I’ve had a hard time processing this material because it makes me so upset.  As someone who worked in Fort Worth Texas with English Language Learners, I worked with students who I’m sure had family members who were not in the US legally.  I didn’t hear many stories from my students about where they were from, or where their family was from…  I had one 16 year old pregnant student who was staying with an aunt so that her baby would have US Citizenship… She was smart, hopeful, and had made some bad choices.  She wanted to stay away from the dangerous elements from back home in Mexico, get her high school degree, and be a good mom.  She believed that her future had to be away from her home town.

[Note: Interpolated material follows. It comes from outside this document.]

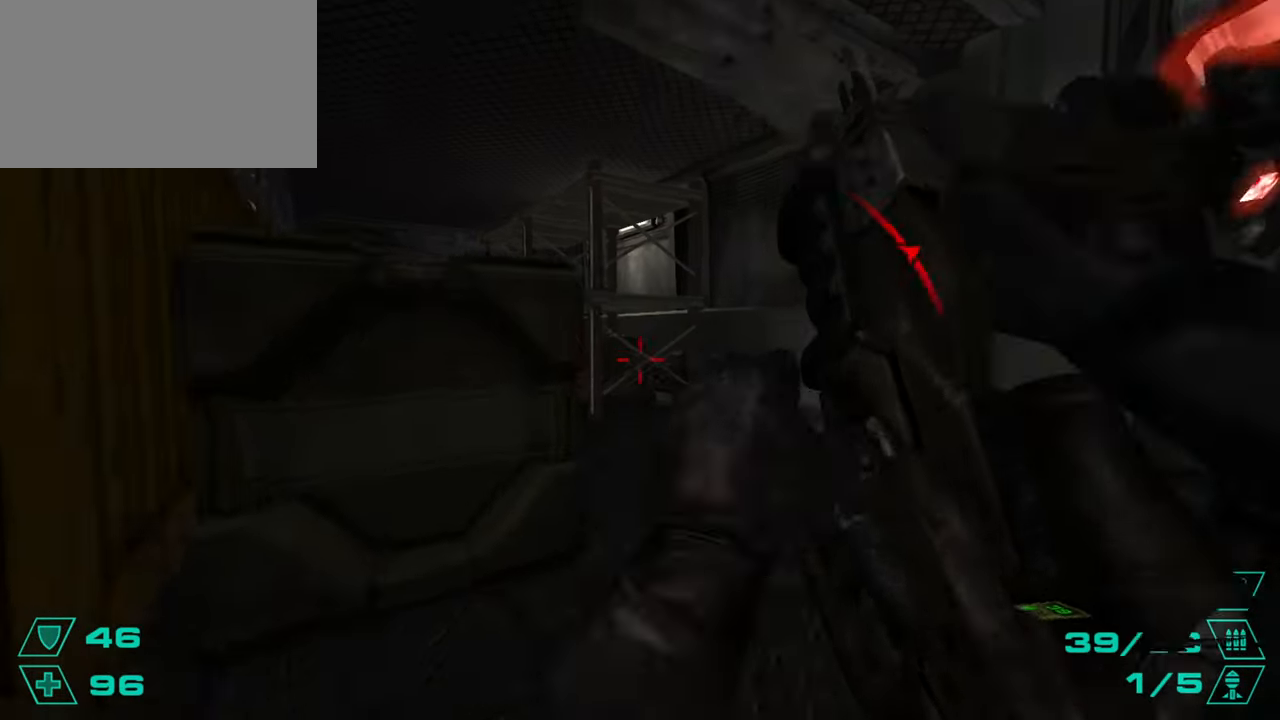
{"keys": ["w"], "mouse": [], "events": [[284, "d", "down"], [467, "d", "up"]]}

I don’t have a good solution for this problem.  I wish I did!  I wish I could wave a magic wand and just fix this for all the kids and their families…  Some of them should stay here, and some of them should go to their parents’ home country…  I don’t think it is fair for children who grew up with the US as their home to be permanently punished for their parents’ choices, even if they were illegal choices.  I think this is a way more complicated problem than a lot of people with simple straightforward answers believe it is.  Most of the dreamers are so afraid of getting caught and being deported that they rarely broke the law, or got noticed at school.  Their goal was to hunker down and just pass through the system without any ripples.  However, there are always students who mess up and make bad choices…

I read an article about a woman who is teaching in Houston- she has a secondary education degree from a university down there and has been teaching for a few years, maybe 3, and she is one of the dreamers.  She is afraid to tell her students that she might be forced to leave.  One of her co-workers who is also a dreamer already left because he didn’t want to be forced to leave.